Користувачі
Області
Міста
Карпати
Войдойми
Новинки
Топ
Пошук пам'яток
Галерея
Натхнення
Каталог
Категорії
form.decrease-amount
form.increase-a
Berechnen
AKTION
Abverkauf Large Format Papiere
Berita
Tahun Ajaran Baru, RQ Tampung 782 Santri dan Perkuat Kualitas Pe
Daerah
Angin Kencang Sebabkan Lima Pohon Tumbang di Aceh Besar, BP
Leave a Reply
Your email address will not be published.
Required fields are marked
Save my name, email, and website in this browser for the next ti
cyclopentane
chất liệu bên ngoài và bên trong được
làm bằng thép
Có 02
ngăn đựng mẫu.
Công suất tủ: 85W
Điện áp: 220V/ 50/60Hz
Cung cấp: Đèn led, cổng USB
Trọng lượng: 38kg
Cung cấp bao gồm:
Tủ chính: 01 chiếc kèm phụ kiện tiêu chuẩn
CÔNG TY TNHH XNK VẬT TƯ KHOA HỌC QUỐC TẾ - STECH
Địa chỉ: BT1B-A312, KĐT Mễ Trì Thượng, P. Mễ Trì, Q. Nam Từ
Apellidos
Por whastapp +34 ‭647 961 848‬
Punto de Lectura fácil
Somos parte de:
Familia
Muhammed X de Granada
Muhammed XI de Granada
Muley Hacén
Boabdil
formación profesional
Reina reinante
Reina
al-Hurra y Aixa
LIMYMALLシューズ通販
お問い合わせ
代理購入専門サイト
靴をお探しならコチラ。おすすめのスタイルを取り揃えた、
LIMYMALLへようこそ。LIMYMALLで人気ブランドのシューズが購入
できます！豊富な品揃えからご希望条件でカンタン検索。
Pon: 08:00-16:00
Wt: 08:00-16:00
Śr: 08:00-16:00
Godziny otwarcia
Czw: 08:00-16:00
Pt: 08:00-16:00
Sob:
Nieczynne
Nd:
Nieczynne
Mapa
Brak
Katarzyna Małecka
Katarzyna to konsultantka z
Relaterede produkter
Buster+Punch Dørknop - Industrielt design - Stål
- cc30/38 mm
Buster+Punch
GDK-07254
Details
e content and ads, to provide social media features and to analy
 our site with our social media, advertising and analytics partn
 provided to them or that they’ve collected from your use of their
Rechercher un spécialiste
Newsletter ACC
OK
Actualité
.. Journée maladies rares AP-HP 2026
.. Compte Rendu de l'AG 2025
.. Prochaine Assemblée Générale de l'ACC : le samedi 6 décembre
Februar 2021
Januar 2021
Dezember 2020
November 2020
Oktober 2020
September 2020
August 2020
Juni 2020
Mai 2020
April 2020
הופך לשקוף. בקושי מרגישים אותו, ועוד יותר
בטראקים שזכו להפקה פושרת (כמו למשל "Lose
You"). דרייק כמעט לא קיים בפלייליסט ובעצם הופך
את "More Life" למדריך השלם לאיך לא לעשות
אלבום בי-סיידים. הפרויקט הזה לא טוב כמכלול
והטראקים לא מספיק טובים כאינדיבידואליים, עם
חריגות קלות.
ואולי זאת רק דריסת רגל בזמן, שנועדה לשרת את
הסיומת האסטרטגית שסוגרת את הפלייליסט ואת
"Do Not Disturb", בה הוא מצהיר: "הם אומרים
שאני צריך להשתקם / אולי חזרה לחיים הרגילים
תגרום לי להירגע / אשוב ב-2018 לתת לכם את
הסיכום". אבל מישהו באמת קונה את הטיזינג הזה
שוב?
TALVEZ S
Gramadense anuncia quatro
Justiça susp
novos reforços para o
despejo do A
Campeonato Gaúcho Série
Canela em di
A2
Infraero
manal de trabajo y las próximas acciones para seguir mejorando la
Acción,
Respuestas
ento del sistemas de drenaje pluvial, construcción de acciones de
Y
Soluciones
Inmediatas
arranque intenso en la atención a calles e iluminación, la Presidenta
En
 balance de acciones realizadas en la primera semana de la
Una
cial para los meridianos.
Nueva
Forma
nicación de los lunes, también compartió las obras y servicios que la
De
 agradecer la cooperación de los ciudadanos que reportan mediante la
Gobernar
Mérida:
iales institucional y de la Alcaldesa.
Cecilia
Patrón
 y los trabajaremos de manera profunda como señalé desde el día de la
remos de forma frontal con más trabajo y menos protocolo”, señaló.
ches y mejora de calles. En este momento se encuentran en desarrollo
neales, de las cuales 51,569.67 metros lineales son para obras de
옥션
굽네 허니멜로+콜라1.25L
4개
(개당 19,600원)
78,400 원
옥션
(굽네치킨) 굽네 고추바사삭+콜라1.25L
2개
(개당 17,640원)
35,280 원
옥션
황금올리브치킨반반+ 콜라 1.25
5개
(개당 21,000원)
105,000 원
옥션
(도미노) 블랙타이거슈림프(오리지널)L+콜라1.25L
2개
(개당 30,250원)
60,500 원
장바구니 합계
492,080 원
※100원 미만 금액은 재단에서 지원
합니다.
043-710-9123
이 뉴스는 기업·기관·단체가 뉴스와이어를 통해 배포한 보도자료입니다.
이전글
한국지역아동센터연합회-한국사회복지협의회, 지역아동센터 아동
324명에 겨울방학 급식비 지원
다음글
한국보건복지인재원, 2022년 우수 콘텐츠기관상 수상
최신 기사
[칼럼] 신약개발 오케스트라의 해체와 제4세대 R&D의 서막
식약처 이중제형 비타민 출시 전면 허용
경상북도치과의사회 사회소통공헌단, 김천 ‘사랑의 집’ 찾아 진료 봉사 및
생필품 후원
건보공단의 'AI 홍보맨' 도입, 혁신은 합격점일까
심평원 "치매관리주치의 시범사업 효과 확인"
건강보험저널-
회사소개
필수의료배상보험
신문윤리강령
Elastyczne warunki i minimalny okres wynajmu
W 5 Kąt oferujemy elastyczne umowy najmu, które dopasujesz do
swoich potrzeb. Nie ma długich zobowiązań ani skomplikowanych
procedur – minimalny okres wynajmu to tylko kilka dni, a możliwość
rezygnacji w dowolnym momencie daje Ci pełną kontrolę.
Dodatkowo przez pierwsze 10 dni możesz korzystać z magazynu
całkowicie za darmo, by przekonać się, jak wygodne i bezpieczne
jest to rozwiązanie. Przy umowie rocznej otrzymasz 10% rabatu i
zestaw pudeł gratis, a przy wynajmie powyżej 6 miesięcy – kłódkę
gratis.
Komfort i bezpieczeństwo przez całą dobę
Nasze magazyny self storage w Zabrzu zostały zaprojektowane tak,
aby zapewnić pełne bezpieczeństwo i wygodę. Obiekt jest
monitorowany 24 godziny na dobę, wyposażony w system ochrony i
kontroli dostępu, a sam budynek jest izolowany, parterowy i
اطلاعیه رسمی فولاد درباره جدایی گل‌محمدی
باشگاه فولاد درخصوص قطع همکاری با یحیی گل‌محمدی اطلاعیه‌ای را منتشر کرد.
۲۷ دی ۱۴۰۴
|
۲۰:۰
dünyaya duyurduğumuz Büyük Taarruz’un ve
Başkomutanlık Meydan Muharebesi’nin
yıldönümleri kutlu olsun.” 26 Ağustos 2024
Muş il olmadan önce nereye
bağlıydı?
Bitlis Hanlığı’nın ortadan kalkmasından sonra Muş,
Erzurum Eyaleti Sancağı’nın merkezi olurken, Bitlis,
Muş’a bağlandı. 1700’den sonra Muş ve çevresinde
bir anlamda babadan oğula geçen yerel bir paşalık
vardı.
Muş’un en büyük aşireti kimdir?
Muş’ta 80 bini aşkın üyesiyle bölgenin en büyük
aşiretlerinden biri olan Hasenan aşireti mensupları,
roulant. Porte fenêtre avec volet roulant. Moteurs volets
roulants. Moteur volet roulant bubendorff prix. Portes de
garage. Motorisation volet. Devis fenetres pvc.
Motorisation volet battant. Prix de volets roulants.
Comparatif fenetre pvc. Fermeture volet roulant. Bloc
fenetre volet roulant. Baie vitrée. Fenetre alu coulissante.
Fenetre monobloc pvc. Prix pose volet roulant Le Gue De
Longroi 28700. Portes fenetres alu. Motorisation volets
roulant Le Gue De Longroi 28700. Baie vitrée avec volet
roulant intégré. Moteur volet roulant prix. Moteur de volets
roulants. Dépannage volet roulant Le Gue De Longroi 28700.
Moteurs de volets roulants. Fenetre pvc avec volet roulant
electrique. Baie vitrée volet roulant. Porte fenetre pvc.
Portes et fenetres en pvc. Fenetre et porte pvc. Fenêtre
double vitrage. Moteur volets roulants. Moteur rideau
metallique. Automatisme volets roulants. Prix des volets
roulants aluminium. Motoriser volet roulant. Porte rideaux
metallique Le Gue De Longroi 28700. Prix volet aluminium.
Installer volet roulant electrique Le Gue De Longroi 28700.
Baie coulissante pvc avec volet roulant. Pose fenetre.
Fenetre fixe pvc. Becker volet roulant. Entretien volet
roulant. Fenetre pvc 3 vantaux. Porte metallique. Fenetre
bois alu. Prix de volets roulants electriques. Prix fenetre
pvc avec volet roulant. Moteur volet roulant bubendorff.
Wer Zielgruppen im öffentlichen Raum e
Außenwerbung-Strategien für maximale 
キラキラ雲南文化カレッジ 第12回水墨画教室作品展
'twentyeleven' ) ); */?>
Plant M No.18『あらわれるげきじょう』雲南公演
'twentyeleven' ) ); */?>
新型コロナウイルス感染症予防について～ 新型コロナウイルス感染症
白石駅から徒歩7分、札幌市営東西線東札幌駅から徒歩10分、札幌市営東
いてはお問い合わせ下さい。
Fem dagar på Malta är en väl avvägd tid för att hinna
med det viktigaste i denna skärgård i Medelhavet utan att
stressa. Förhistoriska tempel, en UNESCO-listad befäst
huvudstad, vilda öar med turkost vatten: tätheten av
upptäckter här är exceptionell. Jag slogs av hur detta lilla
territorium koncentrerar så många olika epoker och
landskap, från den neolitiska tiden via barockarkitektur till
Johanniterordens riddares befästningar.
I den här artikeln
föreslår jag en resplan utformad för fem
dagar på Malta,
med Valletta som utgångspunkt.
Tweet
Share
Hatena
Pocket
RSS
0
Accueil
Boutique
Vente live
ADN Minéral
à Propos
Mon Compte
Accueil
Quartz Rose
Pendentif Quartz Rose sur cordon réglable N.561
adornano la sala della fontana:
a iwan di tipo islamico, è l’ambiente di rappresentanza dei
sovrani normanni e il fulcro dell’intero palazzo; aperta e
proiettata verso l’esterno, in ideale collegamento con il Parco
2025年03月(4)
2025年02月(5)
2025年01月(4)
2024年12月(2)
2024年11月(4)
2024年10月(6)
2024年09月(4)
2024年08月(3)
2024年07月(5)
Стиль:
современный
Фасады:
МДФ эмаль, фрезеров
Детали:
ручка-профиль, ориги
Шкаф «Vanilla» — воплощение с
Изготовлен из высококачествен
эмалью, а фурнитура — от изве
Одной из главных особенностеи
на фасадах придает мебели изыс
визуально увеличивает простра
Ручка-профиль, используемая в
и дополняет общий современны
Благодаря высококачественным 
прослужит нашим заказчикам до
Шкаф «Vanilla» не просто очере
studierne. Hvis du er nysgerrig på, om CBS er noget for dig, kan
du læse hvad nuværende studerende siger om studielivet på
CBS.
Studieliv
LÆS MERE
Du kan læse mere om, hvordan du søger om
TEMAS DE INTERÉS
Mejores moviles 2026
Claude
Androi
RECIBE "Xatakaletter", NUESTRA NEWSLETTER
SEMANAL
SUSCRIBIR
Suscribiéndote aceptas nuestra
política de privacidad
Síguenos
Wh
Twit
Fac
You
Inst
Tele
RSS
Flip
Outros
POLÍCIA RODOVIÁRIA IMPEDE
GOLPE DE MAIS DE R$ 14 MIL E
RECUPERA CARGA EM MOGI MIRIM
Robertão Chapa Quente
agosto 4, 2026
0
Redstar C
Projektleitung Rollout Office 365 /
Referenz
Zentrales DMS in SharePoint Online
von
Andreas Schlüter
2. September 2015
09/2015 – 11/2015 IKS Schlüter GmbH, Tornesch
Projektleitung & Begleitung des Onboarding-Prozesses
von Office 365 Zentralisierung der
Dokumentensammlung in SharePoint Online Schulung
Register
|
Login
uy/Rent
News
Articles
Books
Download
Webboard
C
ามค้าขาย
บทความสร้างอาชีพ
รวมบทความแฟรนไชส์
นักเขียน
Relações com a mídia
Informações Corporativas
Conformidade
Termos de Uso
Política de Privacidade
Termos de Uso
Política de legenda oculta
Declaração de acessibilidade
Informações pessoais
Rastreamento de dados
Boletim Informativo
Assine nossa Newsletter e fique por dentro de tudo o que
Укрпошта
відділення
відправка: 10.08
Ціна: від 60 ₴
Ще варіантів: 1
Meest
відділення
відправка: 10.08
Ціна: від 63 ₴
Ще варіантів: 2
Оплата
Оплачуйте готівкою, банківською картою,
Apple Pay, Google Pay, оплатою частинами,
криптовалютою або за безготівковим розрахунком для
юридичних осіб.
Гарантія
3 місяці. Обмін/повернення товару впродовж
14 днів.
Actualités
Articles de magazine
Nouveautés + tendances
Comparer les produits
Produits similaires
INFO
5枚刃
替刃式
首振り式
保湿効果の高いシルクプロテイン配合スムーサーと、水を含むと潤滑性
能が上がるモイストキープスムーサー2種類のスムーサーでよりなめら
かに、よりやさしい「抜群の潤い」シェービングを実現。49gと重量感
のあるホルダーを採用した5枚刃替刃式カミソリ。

* _Task objective_
Please rewrite the records from the first line up to and including the line with "Leave a Reply", replacing "Berita" with "News" and keeping everything else the same. Give only those lines.

* _Reply to the task_
Користувачі
Області
Міста
Карпати
Войдойми
Новинки
Топ
Пошук пам'яток
Галерея
Натхнення
Каталог
Категорії
form.decrease-amount
form.increase-a
Berechnen
AKTION
Abverkauf Large Format Papiere
News
Tahun Ajaran Baru, RQ Tampung 782 Santri dan Perkuat Kualitas Pe
Daerah
Angin Kencang Sebabkan Lima Pohon Tumbang di Aceh Besar, BP
Leave a Reply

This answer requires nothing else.